# [Texto de origem]
<<<<

Israel discute plano para pós-guerra em Gaza com governo compartilhado entre países árabes e EUA
Proposta arquitetada por empresários pretende oferecer como moeda de troca a Netanyahu a normalização de relações com a Arábia Saudita; reconhecimento de Esta
O primeiro-ministro de Israel, Benjamin Netanyahu, evita há meses discutir publicamente sobre o futuro da Faixa de Gaza no pós-guerra. Tentando agradar tanto seus aliados da extrema-direita, que buscam reconstruir assentamentos israelenses no enclave, quanto parceiros estrangeiros, que desejam que o território retorne ao governo palestino, Netanyahu se absteve de declarações específicas.
Porém, nos bastidores, autoridades sêniores de seu Gabinete estiveram considerando um plano para o futuro de Gaza, no qual Israel ofereceria compartilhar a supervisão do território com uma aliança de países árabes, incluindo Egito, Arábia Saudita e Emirados Árabes, e com os Estados Unidos.

>>>>

# [Material fornecido]

<<<<

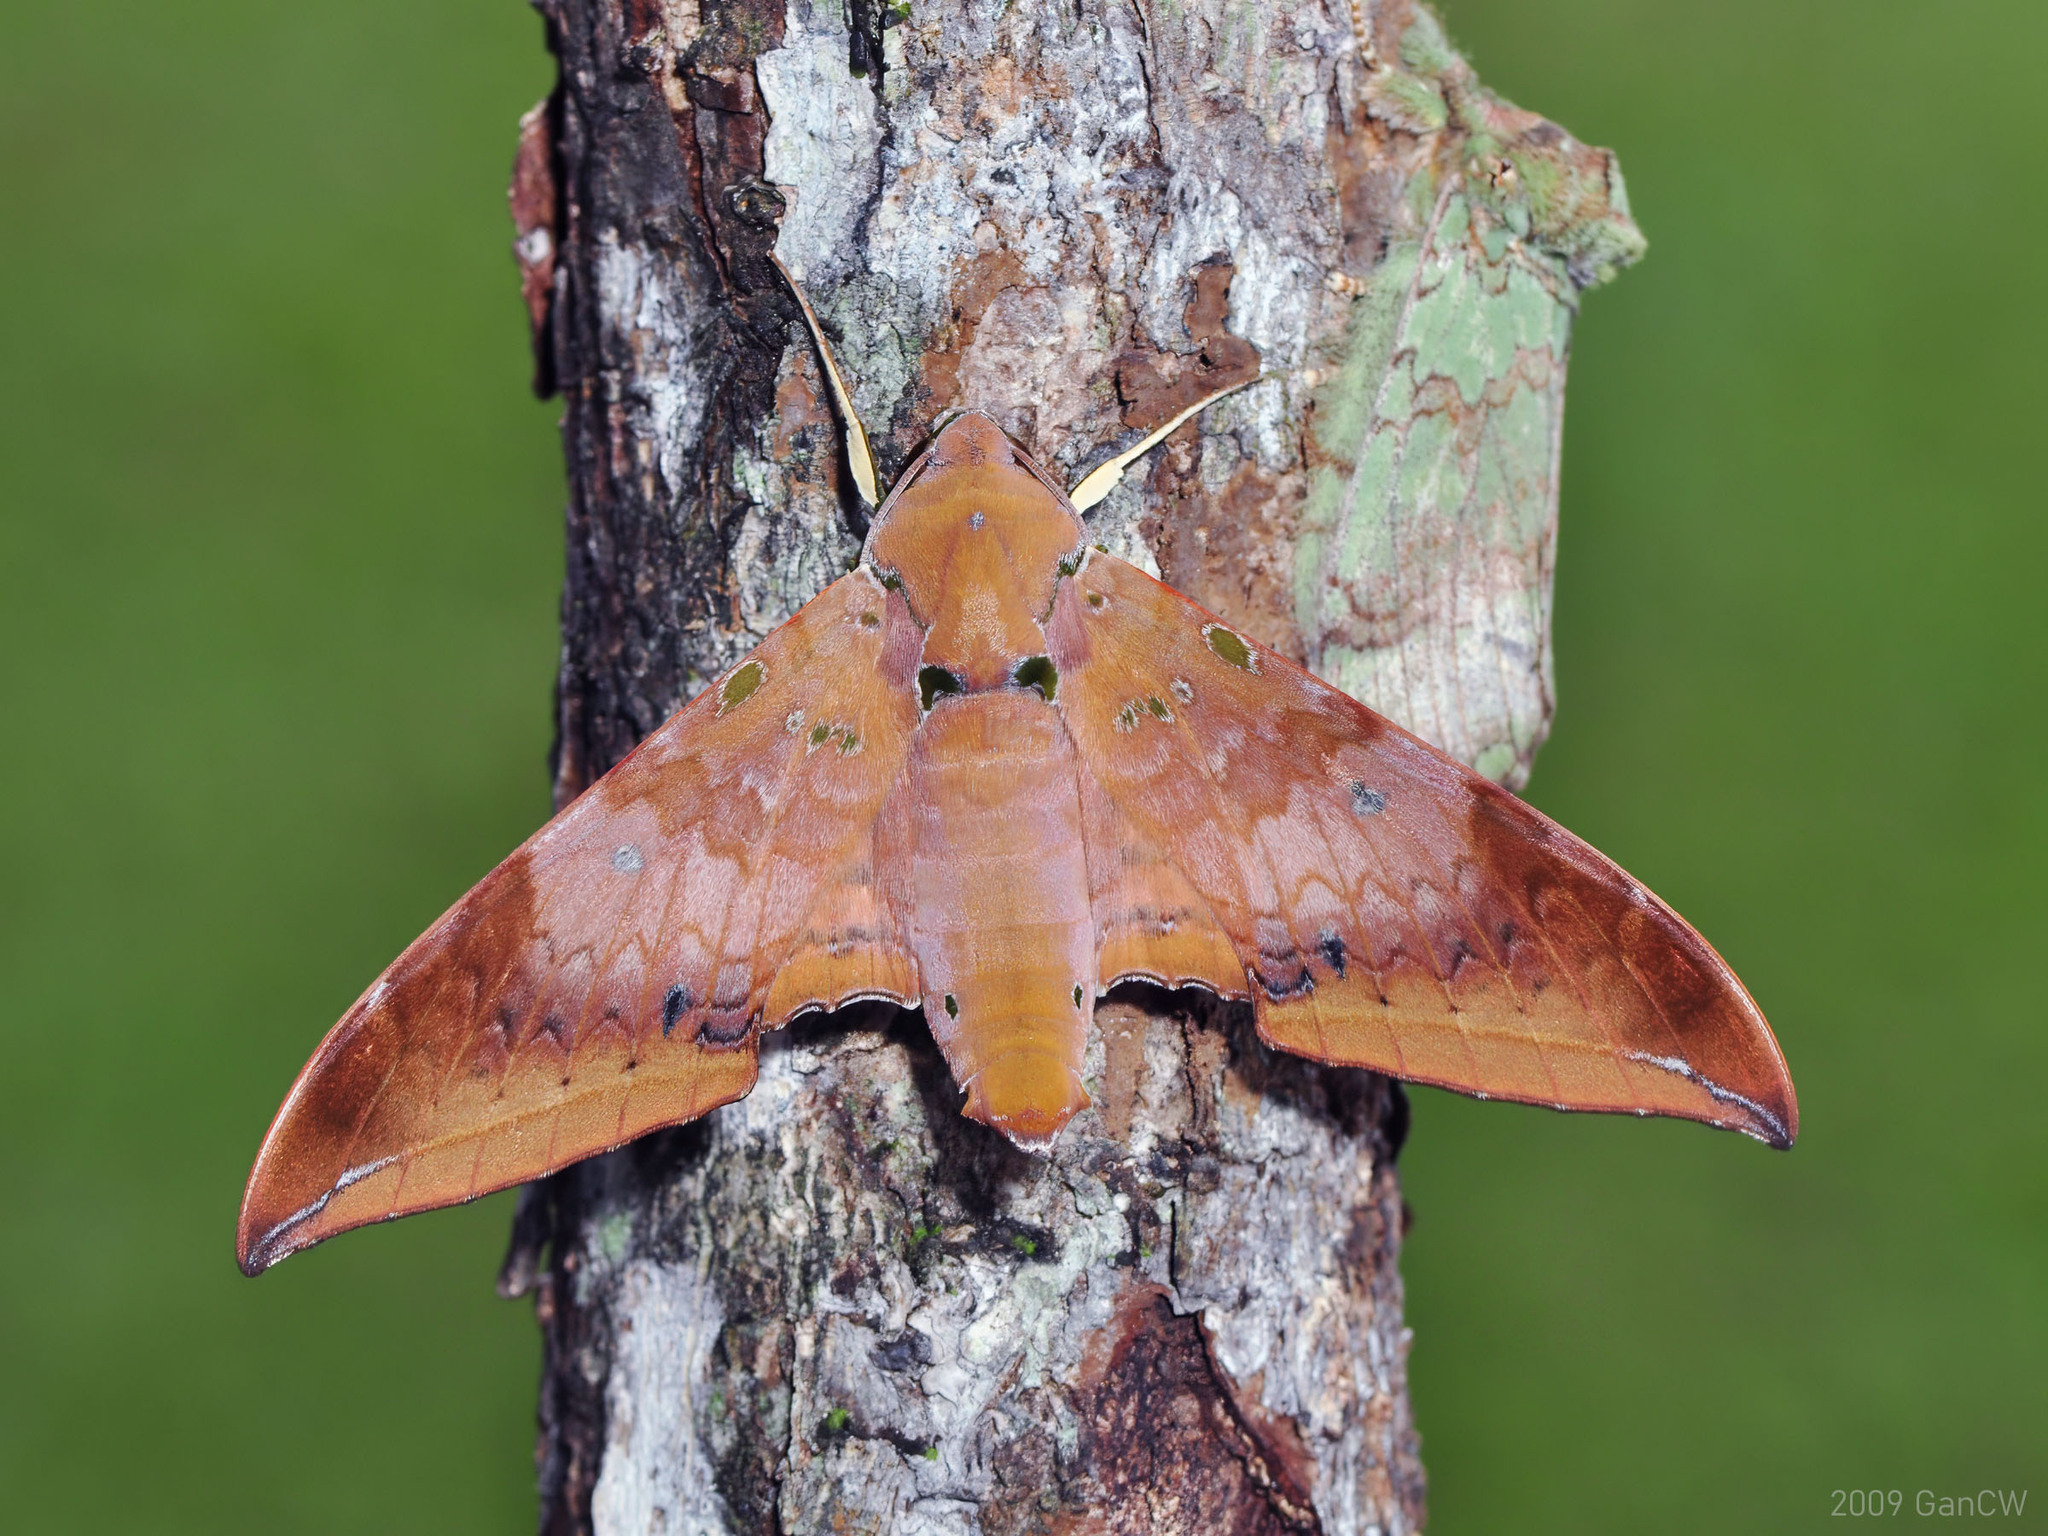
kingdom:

>>>>

# [Enunciado da tarefa]
Reescreva o trecho do texto sobre o plano para Gaza que começa em "Israel discute plano" e termina em "de declarações específicas.", trocando "extrema-direita" por "direita radical".

# [Resultado final]
Israel discute plano para pós-guerra em Gaza com governo compartilhado entre países árabes e EUA
Proposta arquitetada por empresários pretende oferecer como moeda de troca a Netanyahu a normalização de relações com a Arábia Saudita; reconhecimento de Esta
O primeiro-ministro de Israel, Benjamin Netanyahu, evita há meses discutir publicamente sobre o futuro da Faixa de Gaza no pós-guerra. Tentando agradar tanto seus aliados da direita radical, que buscam reconstruir assentamentos israelenses no enclave, quanto parceiros estrangeiros, que desejam que o território retorne ao governo palestino, Netanyahu se absteve de declarações específicas.